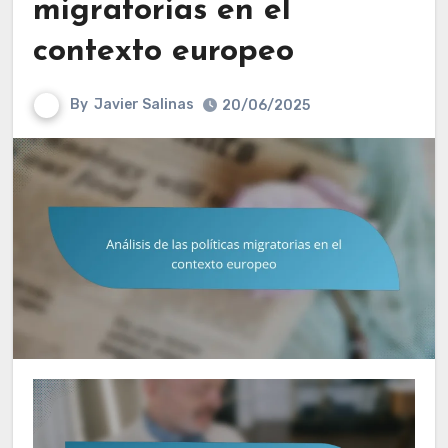
migratorias en el
contexto europeo
By
Javier Salinas
20/06/2025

Gestellte Aufgabe » Aktualisiere den Text der Auflistung, indem du „contexto europeo“ durch „ámbito europeo“ ersetzt und alles andere unverändert lässt. Lass die Bilder in der Antwort weg.

Lösung der Aufgabe »
migratorias en el
ámbito europeo
By
Javier Salinas
20/06/2025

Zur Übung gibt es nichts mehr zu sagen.